### REQUIRED WORK
Once the line with "right shoulder: (92, 156)" is found in the data, output it and each following line exactly, up to and including the line with "left ear: (168, 100)", and nothing before or after.

### RECORD EXTRACTS
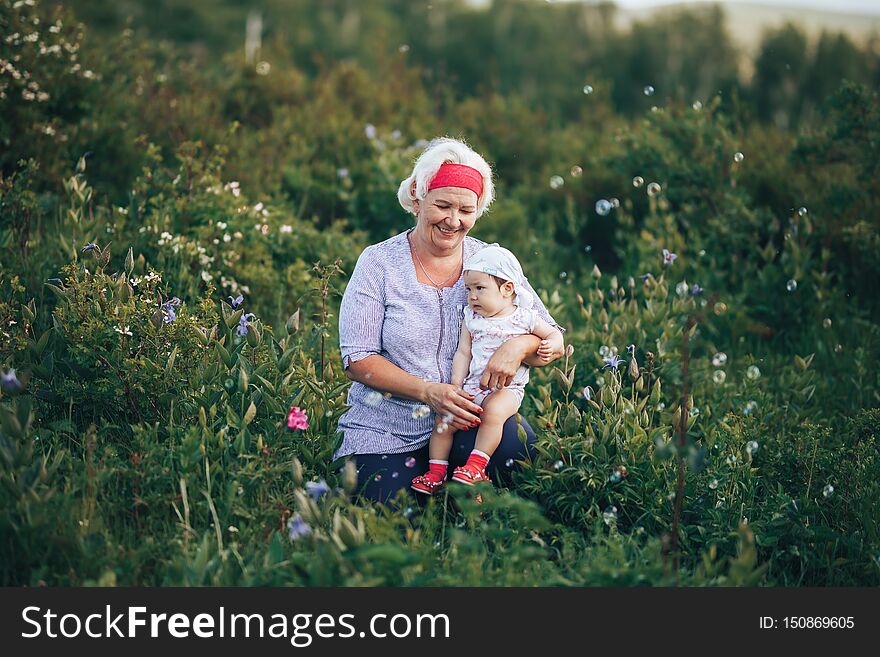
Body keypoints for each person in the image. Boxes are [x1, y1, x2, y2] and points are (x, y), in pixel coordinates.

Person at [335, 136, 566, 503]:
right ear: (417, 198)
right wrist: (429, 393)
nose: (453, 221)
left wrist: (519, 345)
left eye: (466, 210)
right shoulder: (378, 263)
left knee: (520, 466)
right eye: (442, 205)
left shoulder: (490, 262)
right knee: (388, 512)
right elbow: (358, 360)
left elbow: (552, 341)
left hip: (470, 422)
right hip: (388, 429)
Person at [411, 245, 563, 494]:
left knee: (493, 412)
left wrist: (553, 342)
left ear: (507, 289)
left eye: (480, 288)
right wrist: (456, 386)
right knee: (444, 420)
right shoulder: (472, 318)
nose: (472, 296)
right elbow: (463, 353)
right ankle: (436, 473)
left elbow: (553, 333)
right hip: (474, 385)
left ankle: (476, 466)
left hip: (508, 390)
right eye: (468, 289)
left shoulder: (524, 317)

==

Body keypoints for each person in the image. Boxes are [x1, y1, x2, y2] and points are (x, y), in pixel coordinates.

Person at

...

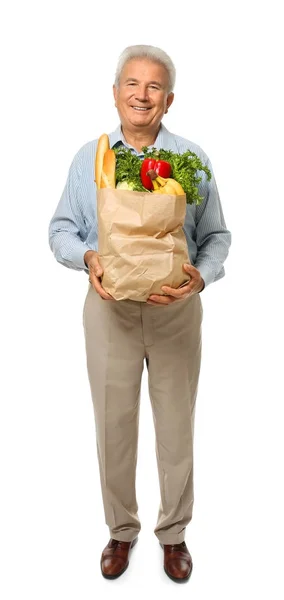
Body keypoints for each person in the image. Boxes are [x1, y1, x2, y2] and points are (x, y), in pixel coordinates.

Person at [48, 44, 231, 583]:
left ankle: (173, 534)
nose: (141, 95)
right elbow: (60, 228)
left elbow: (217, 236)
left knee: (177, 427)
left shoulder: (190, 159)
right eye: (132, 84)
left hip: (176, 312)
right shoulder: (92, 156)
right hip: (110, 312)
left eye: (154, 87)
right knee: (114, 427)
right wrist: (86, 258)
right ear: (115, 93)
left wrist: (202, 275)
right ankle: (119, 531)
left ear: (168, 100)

### ANSWER BOX
right shoulder: (92, 156)
right hip: (110, 312)
left eye: (154, 87)
right knee: (114, 427)
right wrist: (86, 258)
right ear: (115, 93)
left wrist: (202, 275)
right ankle: (119, 531)
left ear: (168, 100)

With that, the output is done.